- Problem description -
Output all of the entries exactly as written.

- Listed records -
§ §

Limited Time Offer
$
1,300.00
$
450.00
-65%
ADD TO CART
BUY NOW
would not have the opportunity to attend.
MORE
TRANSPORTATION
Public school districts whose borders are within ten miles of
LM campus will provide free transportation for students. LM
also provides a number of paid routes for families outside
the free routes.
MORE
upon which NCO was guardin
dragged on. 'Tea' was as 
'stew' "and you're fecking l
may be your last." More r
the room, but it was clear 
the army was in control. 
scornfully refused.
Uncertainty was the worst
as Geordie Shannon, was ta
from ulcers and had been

§ §

- Response to the task -
Limited Time Offer
$
1,300.00
$
450.00
-65%
ADD TO CART
BUY NOW
would not have the opportunity to attend.
MORE
TRANSPORTATION
Public school districts whose borders are within ten miles of
LM campus will provide free transportation for students. LM
also provides a number of paid routes for families outside
the free routes.
MORE
upon which NCO was guardin
dragged on. 'Tea' was as 
'stew' "and you're fecking l
may be your last." More r
the room, but it was clear 
the army was in control. 
scornfully refused.
Uncertainty was the worst
as Geordie Shannon, was ta
from ulcers and had been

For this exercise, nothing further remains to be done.